● **INSTRUCTION**
Copy the lines of the data below word for word, leaving out the pictures.

● **Stored records**
• • • • • • •

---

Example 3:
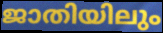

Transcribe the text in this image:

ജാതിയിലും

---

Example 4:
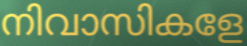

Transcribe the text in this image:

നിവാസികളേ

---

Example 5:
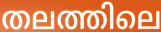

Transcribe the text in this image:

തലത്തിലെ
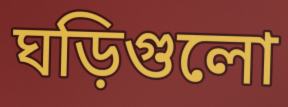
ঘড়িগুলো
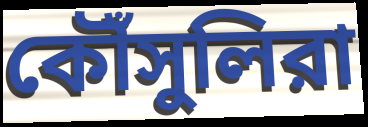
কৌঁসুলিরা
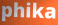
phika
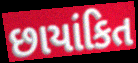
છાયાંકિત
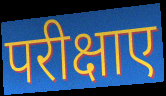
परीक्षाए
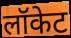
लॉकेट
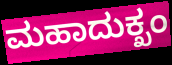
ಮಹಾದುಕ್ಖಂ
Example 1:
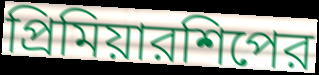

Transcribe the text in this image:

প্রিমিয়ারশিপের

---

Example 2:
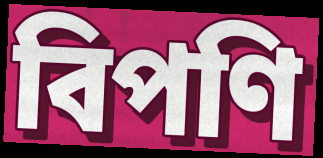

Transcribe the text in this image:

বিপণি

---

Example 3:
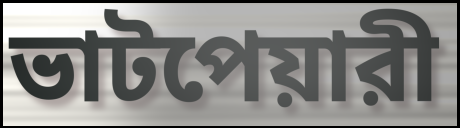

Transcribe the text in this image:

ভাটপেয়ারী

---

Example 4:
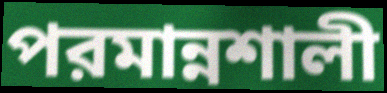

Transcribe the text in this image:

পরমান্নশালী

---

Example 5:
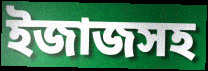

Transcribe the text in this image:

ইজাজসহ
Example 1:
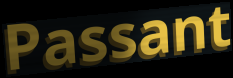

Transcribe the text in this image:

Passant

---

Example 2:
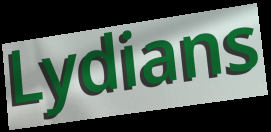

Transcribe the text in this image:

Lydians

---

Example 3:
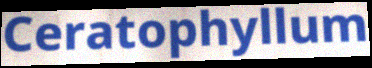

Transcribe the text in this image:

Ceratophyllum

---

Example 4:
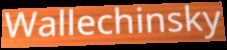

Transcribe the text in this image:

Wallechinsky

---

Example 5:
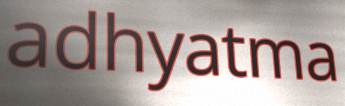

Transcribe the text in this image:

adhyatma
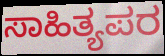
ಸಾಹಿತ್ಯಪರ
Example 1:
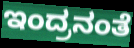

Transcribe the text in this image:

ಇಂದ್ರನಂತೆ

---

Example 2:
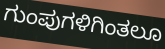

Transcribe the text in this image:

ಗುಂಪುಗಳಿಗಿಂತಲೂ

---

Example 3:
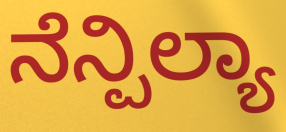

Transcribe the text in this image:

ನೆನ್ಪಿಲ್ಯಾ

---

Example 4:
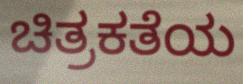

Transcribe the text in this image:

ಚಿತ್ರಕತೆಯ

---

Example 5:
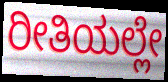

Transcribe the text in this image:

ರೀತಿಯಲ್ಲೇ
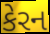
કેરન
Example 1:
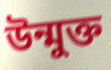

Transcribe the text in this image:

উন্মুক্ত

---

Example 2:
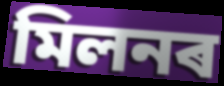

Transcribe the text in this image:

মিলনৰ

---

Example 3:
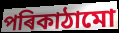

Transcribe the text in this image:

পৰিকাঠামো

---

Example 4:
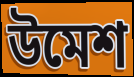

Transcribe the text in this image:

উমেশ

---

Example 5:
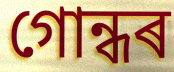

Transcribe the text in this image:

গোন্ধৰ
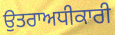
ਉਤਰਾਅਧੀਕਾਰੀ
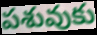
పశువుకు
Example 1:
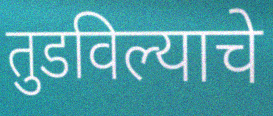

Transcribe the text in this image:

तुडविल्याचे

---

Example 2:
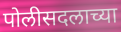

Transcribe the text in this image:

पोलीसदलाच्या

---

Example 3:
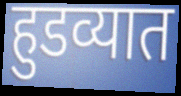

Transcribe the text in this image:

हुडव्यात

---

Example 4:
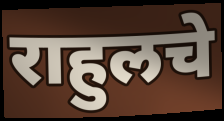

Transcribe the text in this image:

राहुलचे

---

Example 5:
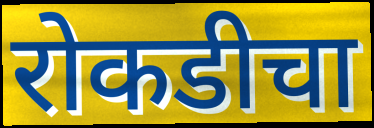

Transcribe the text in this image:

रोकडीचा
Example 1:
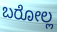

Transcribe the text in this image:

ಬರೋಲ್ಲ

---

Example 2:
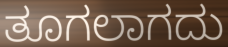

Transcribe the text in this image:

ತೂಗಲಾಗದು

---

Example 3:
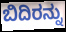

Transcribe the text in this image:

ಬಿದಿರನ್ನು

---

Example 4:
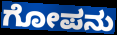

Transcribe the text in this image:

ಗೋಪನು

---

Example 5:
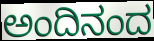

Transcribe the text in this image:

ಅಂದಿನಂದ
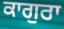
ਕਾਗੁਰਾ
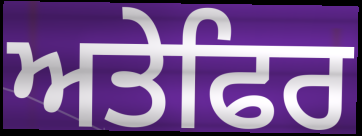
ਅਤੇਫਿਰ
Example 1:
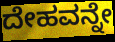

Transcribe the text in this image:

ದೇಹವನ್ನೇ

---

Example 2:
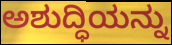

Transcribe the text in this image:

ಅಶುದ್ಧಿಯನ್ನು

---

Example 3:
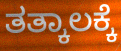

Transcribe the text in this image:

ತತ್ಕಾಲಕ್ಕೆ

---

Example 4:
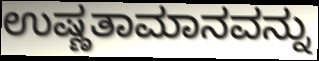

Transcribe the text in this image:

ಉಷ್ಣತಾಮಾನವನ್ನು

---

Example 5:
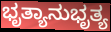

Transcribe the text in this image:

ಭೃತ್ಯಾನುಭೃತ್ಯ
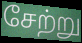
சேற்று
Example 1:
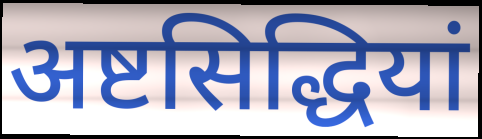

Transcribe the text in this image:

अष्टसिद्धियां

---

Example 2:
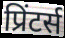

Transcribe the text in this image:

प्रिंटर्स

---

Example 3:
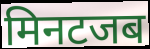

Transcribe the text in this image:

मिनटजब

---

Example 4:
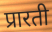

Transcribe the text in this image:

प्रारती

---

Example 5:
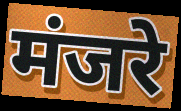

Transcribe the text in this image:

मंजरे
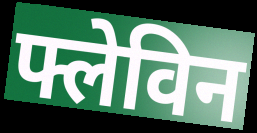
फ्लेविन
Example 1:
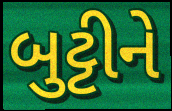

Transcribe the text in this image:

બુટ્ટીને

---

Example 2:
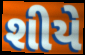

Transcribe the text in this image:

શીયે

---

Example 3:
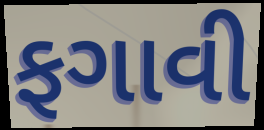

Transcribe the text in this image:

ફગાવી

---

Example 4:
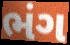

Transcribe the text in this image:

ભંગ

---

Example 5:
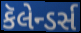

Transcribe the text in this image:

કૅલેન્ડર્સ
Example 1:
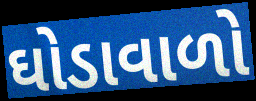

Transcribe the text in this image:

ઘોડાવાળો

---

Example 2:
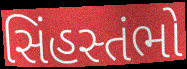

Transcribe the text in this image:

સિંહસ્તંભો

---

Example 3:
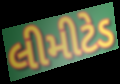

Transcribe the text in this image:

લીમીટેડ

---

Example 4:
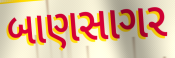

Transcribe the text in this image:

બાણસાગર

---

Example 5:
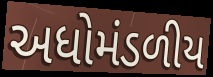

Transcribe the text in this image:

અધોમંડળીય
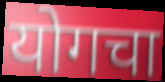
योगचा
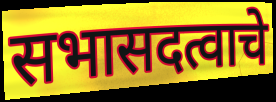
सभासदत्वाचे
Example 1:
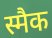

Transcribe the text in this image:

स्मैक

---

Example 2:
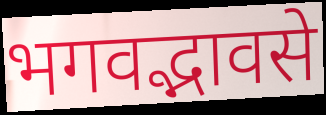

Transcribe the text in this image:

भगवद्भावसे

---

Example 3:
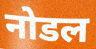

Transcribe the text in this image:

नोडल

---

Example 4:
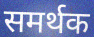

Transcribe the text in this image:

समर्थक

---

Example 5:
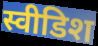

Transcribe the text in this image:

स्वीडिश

• • • • • • •

● **RESULT OF THIS EXERCISE**
---

Example 3:

Transcribe the text in this image:

ജാതിയിലും

---

Example 4:

Transcribe the text in this image:

നിവാസികളേ

---

Example 5:

Transcribe the text in this image:

തലത്തിലെ
ঘড়িগুলো
কৌঁসুলিরা
phika
છાયાંકિત
परीक्षाए
लॉकेट
ಮಹಾದುಕ್ಖಂ
Example 1:

Transcribe the text in this image:

প্রিমিয়ারশিপের

---

Example 2:

Transcribe the text in this image:

বিপণি

---

Example 3:

Transcribe the text in this image:

ভাটপেয়ারী

---

Example 4:

Transcribe the text in this image:

পরমান্নশালী

---

Example 5:

Transcribe the text in this image:

ইজাজসহ
Example 1:

Transcribe the text in this image:

Passant

---

Example 2:

Transcribe the text in this image:

Lydians

---

Example 3:

Transcribe the text in this image:

Ceratophyllum

---

Example 4:

Transcribe the text in this image:

Wallechinsky

---

Example 5:

Transcribe the text in this image:

adhyatma
ಸಾಹಿತ್ಯಪರ
Example 1:

Transcribe the text in this image:

ಇಂದ್ರನಂತೆ

---

Example 2:

Transcribe the text in this image:

ಗುಂಪುಗಳಿಗಿಂತಲೂ

---

Example 3:

Transcribe the text in this image:

ನೆನ್ಪಿಲ್ಯಾ

---

Example 4:

Transcribe the text in this image:

ಚಿತ್ರಕತೆಯ

---

Example 5:

Transcribe the text in this image:

ರೀತಿಯಲ್ಲೇ
કેરન
Example 1:

Transcribe the text in this image:

উন্মুক্ত

---

Example 2:

Transcribe the text in this image:

মিলনৰ

---

Example 3:

Transcribe the text in this image:

পৰিকাঠামো

---

Example 4:

Transcribe the text in this image:

উমেশ

---

Example 5:

Transcribe the text in this image:

গোন্ধৰ
ਉਤਰਾਅਧੀਕਾਰੀ
పశువుకు
Example 1:

Transcribe the text in this image:

तुडविल्याचे

---

Example 2:

Transcribe the text in this image:

पोलीसदलाच्या

---

Example 3:

Transcribe the text in this image:

हुडव्यात

---

Example 4:

Transcribe the text in this image:

राहुलचे

---

Example 5:

Transcribe the text in this image:

रोकडीचा
Example 1:

Transcribe the text in this image:

ಬರೋಲ್ಲ

---

Example 2:

Transcribe the text in this image:

ತೂಗಲಾಗದು

---

Example 3:

Transcribe the text in this image:

ಬಿದಿರನ್ನು

---

Example 4:

Transcribe the text in this image:

ಗೋಪನು

---

Example 5:

Transcribe the text in this image:

ಅಂದಿನಂದ
ਕਾਗੁਰਾ
ਅਤੇਫਿਰ
Example 1:

Transcribe the text in this image:

ದೇಹವನ್ನೇ

---

Example 2:

Transcribe the text in this image:

ಅಶುದ್ಧಿಯನ್ನು

---

Example 3:

Transcribe the text in this image:

ತತ್ಕಾಲಕ್ಕೆ

---

Example 4:

Transcribe the text in this image:

ಉಷ್ಣತಾಮಾನವನ್ನು

---

Example 5:

Transcribe the text in this image:

ಭೃತ್ಯಾನುಭೃತ್ಯ
சேற்று
Example 1:

Transcribe the text in this image:

अष्टसिद्धियां

---

Example 2:

Transcribe the text in this image:

प्रिंटर्स

---

Example 3:

Transcribe the text in this image:

मिनटजब

---

Example 4:

Transcribe the text in this image:

प्रारती

---

Example 5:

Transcribe the text in this image:

मंजरे
फ्लेविन
Example 1:

Transcribe the text in this image:

બુટ્ટીને

---

Example 2:

Transcribe the text in this image:

શીયે

---

Example 3:

Transcribe the text in this image:

ફગાવી

---

Example 4:

Transcribe the text in this image:

ભંગ

---

Example 5:

Transcribe the text in this image:

કૅલેન્ડર્સ
Example 1:

Transcribe the text in this image:

ઘોડાવાળો

---

Example 2:

Transcribe the text in this image:

સિંહસ્તંભો

---

Example 3:

Transcribe the text in this image:

લીમીટેડ

---

Example 4:

Transcribe the text in this image:

બાણસાગર

---

Example 5:

Transcribe the text in this image:

અધોમંડળીય
योगचा
सभासदत्वाचे
Example 1:

Transcribe the text in this image:

स्मैक

---

Example 2:

Transcribe the text in this image:

भगवद्भावसे

---

Example 3:

Transcribe the text in this image:

नोडल

---

Example 4:

Transcribe the text in this image:

समर्थक

---

Example 5:

Transcribe the text in this image:

स्वीडिश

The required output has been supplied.